# guide to spark partitioning: RDD union


This is a text cell. Start editing!




In [1]:
import org.apache.spark.Partitioner
import org.apache.spark.rdd.RDD

In [2]:
spark.version

2.4.7

In [3]:
class CustomHashPartitioner(override val numPartitions: Int) extends Partitioner {
  override def getPartition(key: Any): Int = key.hashCode % numPartitions
}

In [4]:
def createRdd(name: String, numRecords: Int): RDD[(Int, String)] = {
    val data = Range.inclusive(1, numRecords).map { value =>
        value -> s"$name-value"
    }
    spark.sparkContext
        .parallelize(data)
}

If all input RDDs have the same Partitioner and equal number of partitions, then the number of partitions in the resultant RDD is same as in each of the input RDD.



In [6]:
val partitioner = new CustomHashPartitioner(5)

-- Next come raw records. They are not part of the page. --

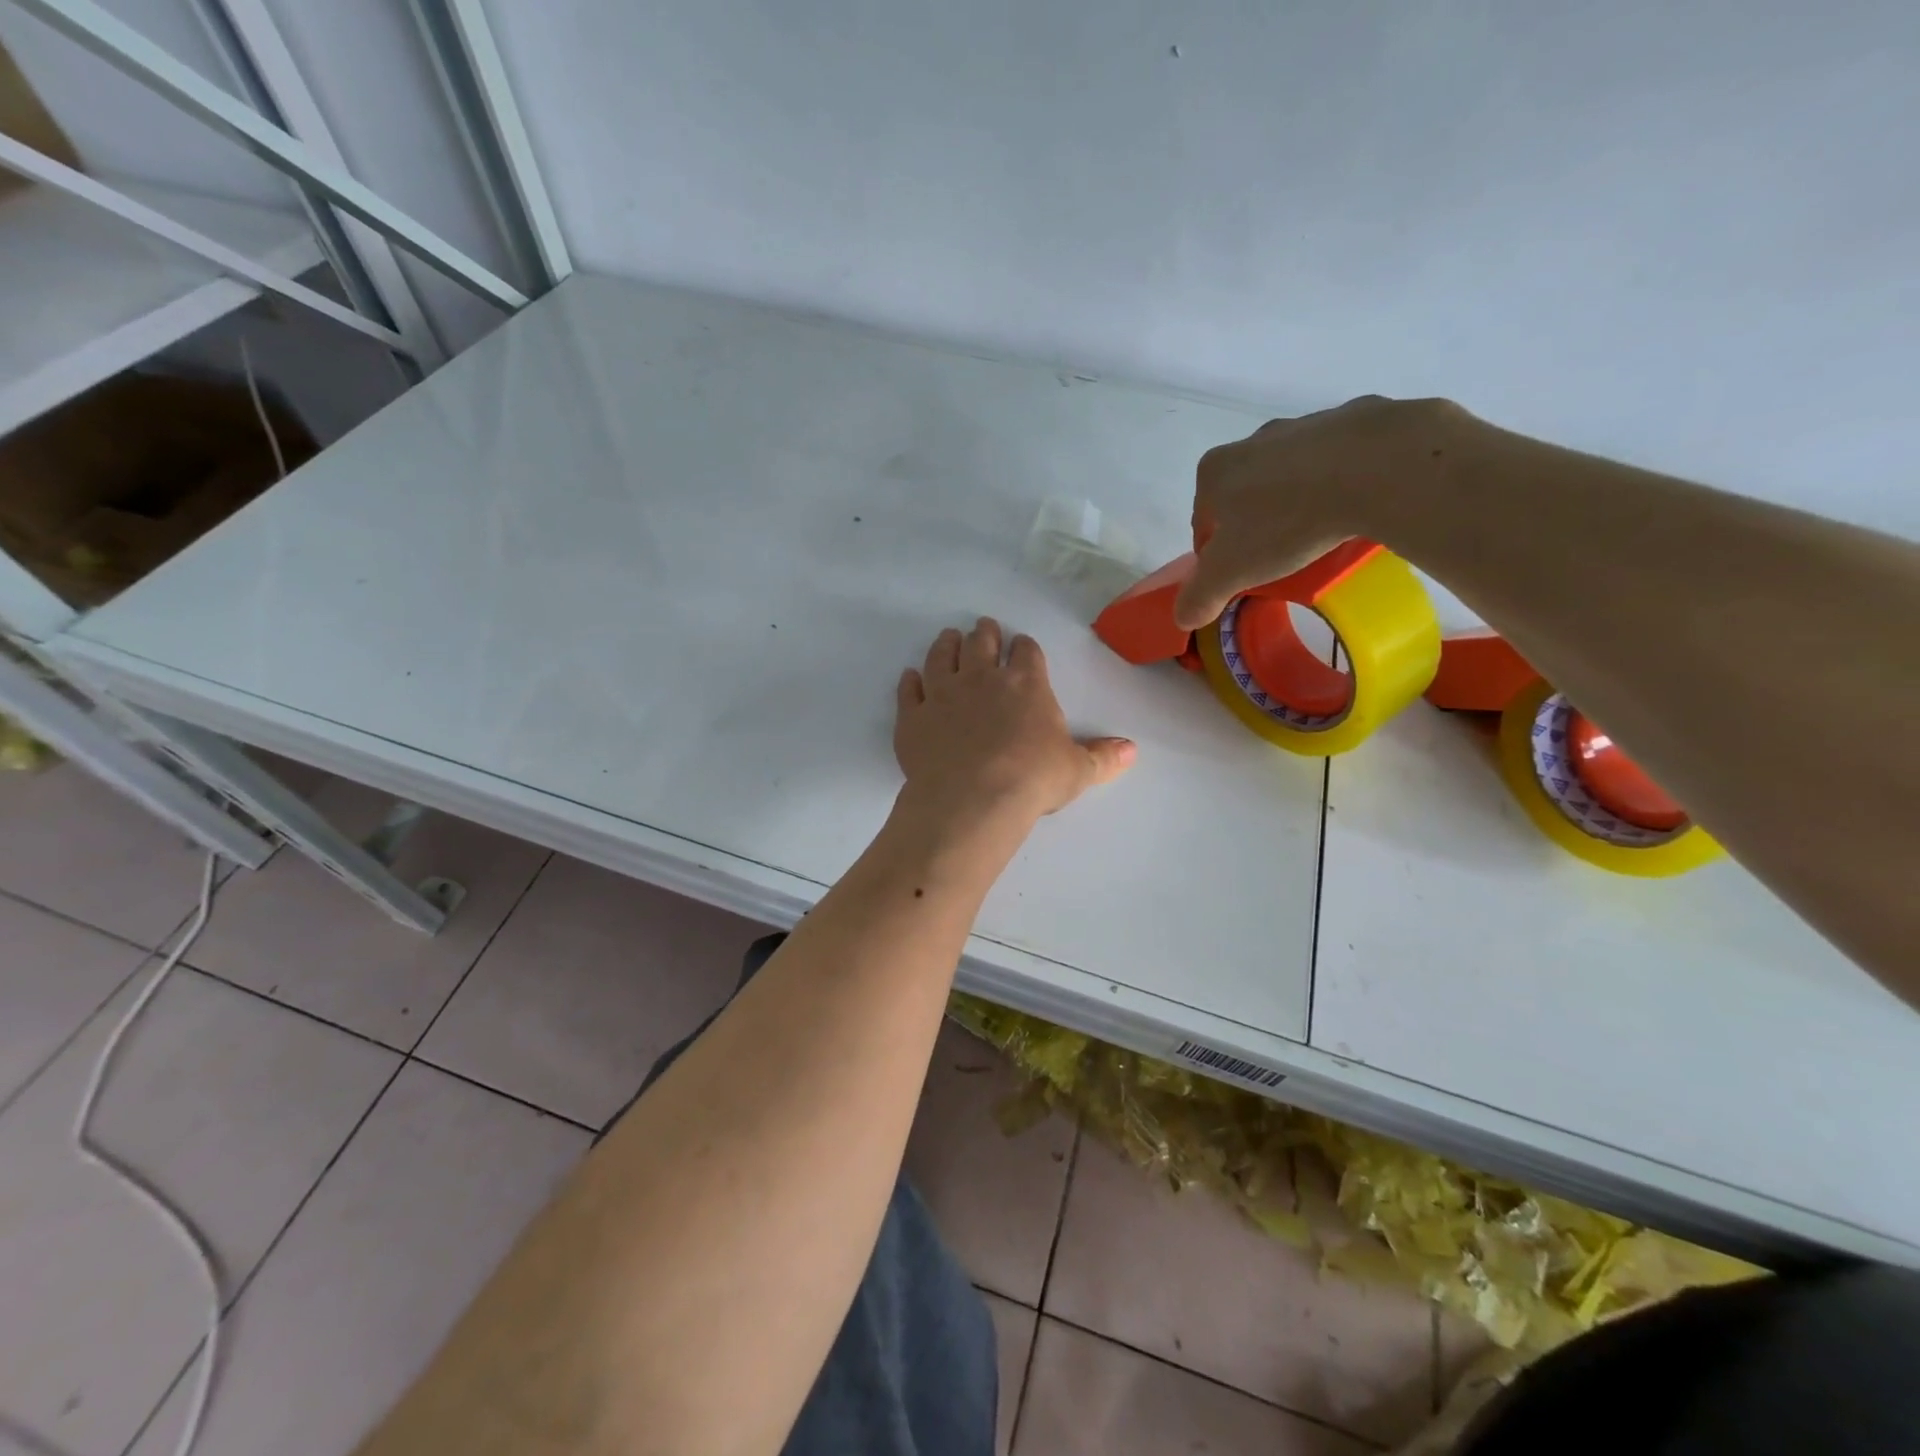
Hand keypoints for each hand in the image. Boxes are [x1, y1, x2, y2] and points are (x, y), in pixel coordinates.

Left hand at [895, 619, 1134, 828]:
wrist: (973, 799)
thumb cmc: (1032, 780)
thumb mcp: (1076, 770)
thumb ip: (1102, 757)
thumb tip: (1132, 751)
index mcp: (1026, 684)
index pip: (1027, 652)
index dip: (1025, 647)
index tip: (1022, 646)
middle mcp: (982, 678)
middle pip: (981, 643)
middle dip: (984, 633)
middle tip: (983, 628)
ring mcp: (943, 694)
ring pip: (942, 656)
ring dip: (946, 644)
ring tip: (948, 637)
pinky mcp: (913, 716)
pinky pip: (909, 690)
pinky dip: (910, 681)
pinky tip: (911, 676)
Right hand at [1172, 395, 1472, 629]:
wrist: (1376, 467)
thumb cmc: (1287, 520)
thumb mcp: (1232, 571)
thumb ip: (1200, 596)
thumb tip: (1181, 618)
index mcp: (1215, 472)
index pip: (1203, 523)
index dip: (1215, 555)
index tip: (1239, 576)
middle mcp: (1253, 441)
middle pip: (1244, 497)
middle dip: (1255, 527)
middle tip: (1278, 560)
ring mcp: (1304, 426)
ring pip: (1290, 477)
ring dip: (1296, 504)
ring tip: (1319, 536)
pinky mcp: (1354, 421)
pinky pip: (1337, 462)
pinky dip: (1339, 483)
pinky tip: (1353, 507)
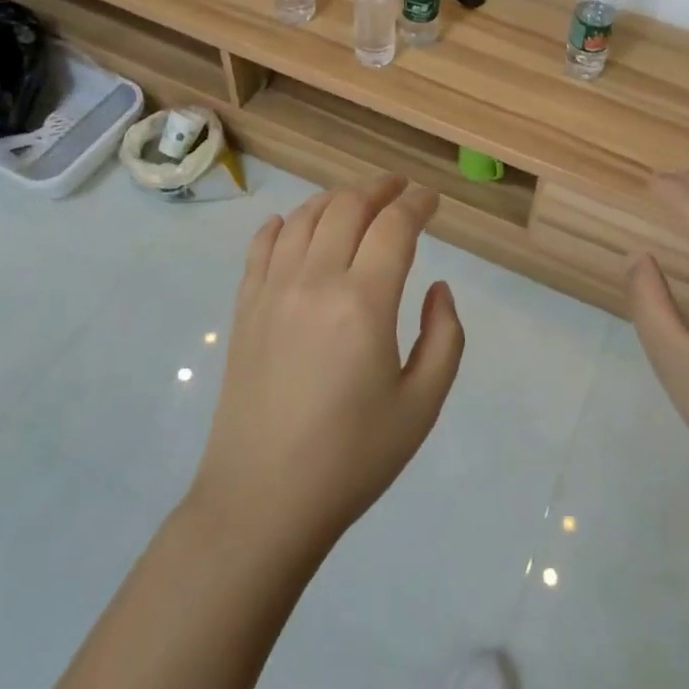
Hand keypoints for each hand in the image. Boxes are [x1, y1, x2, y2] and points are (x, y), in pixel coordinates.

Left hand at [189, 175, 464, 559]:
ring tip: (356, 200)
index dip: (417, 204)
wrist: (262, 500)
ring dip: (335, 198)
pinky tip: (293, 224)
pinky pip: (262, 245)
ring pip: (305, 217)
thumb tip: (438, 288)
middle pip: (347, 207)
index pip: (394, 227)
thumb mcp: (421, 405)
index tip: (432, 199)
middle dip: (378, 189)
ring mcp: (272, 290)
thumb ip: (443, 337)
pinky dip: (283, 224)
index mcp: (363, 302)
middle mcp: (315, 280)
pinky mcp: (244, 307)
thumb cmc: (352, 457)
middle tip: (399, 189)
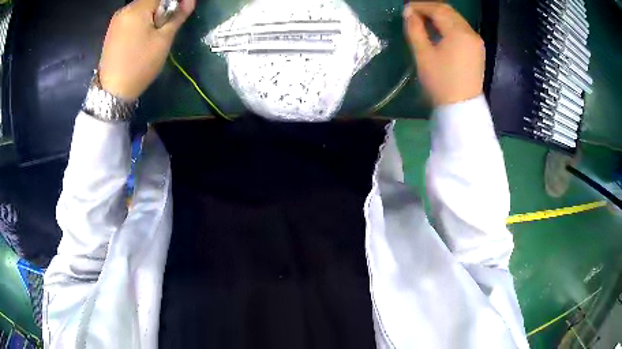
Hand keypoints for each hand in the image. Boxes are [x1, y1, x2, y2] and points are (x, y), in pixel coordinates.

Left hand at [98, 0, 195, 100]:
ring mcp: (116, 20)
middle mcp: (124, 10)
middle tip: (165, 26)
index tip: (181, 11)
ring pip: (141, 8)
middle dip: (162, 8)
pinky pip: (131, 17)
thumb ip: (177, 16)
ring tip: (152, 34)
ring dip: (152, 14)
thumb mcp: (163, 40)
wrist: (113, 92)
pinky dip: (141, 21)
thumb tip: (190, 1)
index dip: (174, 1)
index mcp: (136, 9)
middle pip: (150, 0)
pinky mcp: (112, 30)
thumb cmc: (140, 65)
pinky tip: (140, 37)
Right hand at [403, 2, 484, 105]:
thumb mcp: (423, 54)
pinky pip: (462, 29)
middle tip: (413, 13)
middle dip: (430, 8)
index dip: (420, 6)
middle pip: (449, 11)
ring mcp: (476, 41)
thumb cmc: (441, 82)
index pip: (438, 9)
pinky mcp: (477, 50)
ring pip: (456, 19)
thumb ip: (414, 29)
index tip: (406, 9)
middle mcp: (471, 33)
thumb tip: (409, 13)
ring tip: (423, 20)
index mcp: (458, 32)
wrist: (462, 109)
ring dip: (439, 16)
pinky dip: (449, 25)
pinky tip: (438, 30)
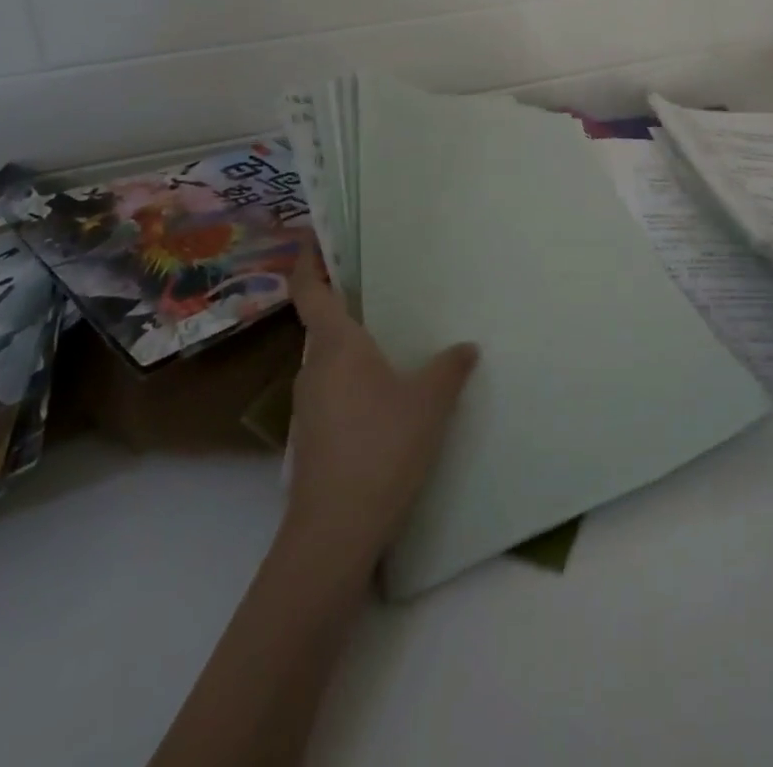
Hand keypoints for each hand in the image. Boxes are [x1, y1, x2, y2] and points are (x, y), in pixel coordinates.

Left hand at [283, 268, 478, 572]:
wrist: (334, 533)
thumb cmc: (382, 448)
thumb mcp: (429, 403)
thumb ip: (449, 368)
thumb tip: (466, 347)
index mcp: (336, 347)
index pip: (309, 292)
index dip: (307, 262)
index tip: (314, 238)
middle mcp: (313, 369)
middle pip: (322, 326)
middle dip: (346, 306)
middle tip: (384, 291)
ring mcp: (306, 407)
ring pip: (328, 362)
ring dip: (352, 348)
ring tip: (393, 343)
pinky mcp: (310, 438)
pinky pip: (331, 391)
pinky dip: (353, 381)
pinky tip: (385, 398)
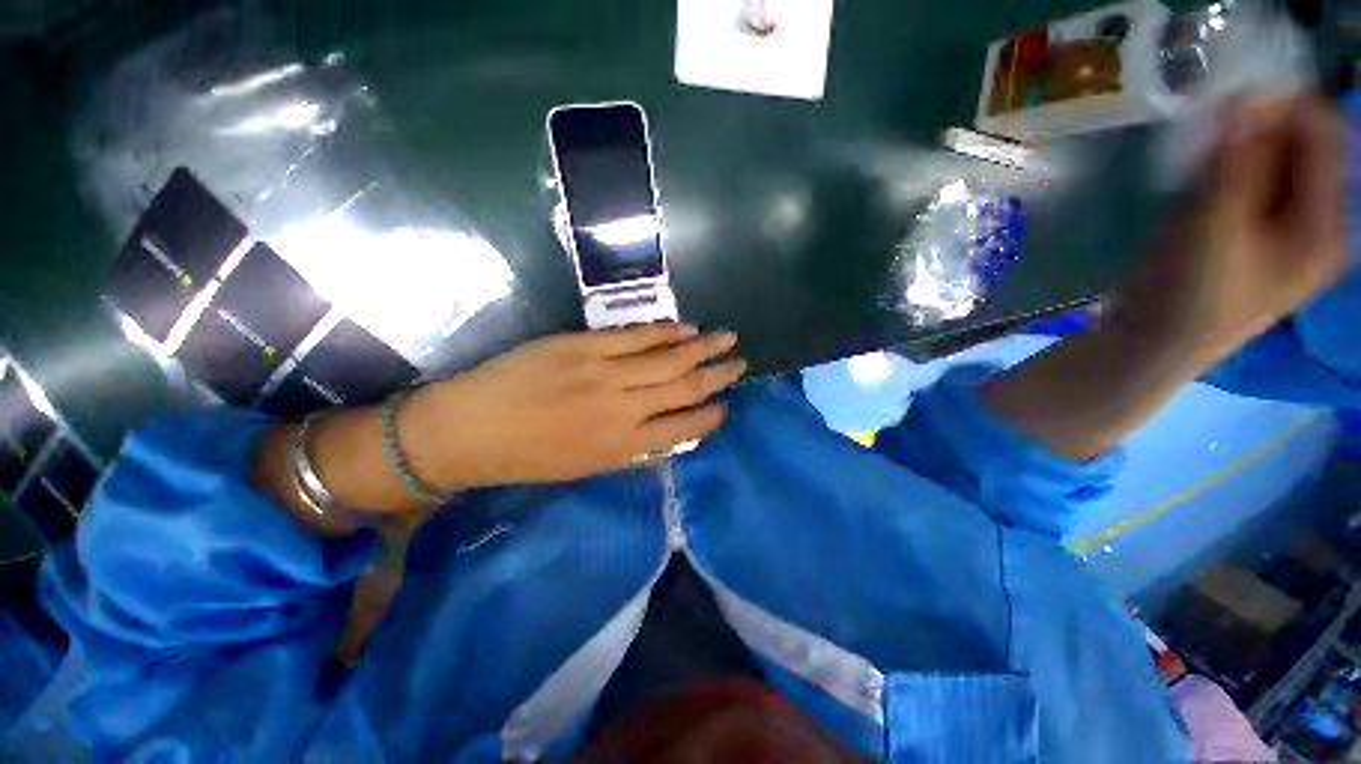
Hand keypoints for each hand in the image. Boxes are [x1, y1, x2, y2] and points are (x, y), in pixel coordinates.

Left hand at [398, 324, 746, 488]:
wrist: (469, 429)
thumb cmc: (527, 457)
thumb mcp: (585, 468)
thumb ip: (630, 450)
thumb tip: (666, 435)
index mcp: (622, 446)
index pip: (683, 429)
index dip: (710, 416)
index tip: (725, 406)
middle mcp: (623, 408)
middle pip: (684, 386)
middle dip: (718, 375)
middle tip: (740, 363)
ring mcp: (605, 372)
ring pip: (667, 358)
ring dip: (702, 348)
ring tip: (727, 339)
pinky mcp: (584, 345)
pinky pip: (635, 336)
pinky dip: (664, 332)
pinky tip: (685, 328)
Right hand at [1111, 96, 1346, 361]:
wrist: (1146, 346)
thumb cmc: (1188, 295)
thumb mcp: (1215, 224)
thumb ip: (1238, 159)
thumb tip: (1248, 94)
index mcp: (1323, 225)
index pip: (1321, 134)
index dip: (1282, 106)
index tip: (1230, 101)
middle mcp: (1310, 222)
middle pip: (1296, 147)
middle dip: (1254, 131)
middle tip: (1206, 138)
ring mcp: (1276, 230)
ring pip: (1266, 164)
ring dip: (1233, 152)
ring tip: (1195, 168)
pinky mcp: (1244, 235)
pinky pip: (1243, 184)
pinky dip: (1220, 172)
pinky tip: (1194, 186)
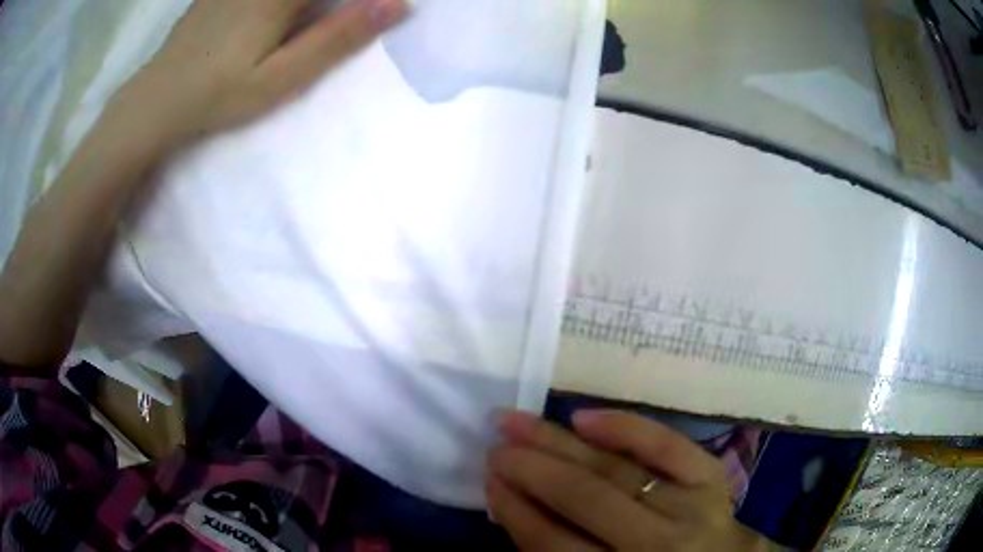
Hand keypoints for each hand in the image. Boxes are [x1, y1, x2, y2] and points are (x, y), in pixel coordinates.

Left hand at [108, 0, 408, 146]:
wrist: (158, 98)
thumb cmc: (219, 94)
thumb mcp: (281, 77)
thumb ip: (337, 38)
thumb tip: (396, 6)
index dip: (363, 0)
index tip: (382, 10)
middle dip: (339, 4)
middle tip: (355, 13)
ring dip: (316, 4)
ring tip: (302, 33)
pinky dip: (290, 6)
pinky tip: (285, 19)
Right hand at [487, 410, 774, 550]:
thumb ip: (560, 551)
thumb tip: (514, 504)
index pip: (554, 543)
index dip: (516, 510)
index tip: (489, 481)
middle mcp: (656, 544)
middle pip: (585, 499)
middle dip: (531, 469)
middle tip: (496, 446)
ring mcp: (689, 506)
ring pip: (616, 469)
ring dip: (560, 443)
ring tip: (519, 422)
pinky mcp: (711, 478)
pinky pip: (667, 446)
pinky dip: (626, 428)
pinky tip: (585, 416)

val a = createRdd("a", 1000).partitionBy(partitioner)
val b = createRdd("a", 500).partitionBy(partitioner)
val c = a.union(b)

c.getNumPartitions

5

If input RDDs differ in number of partitions or have different Partitioners, then the Union transformation adds up the number
of partitions in all the parent RDDs to determine the number of partitions in the output RDD. This is true even when one of the
RDD among all the input RDDs possess different partitioners or different number of partitions as compared to the rest of the lot.

In [8]:
val partitioner = new CustomHashPartitioner(5)

val a = createRdd("a", 1000).partitionBy(partitioner)
val b = createRdd("b", 500).repartition(5)
val c = a.union(b)

c.getNumPartitions

10

If Partitioner is absent in one or more input RDDs, then, also the Union transformation adds up the number of partitions in the
input RDDs to determine the number of partitions in the output RDD. This is true even when all the input RDDs have same
number of partitions.

In [10]:
val partitioner = new CustomHashPartitioner(5)

val a = createRdd("a", 1000).partitionBy(partitioner)
val b = createRdd("b", 500)
val c = a.union(b)

c.getNumPartitions

13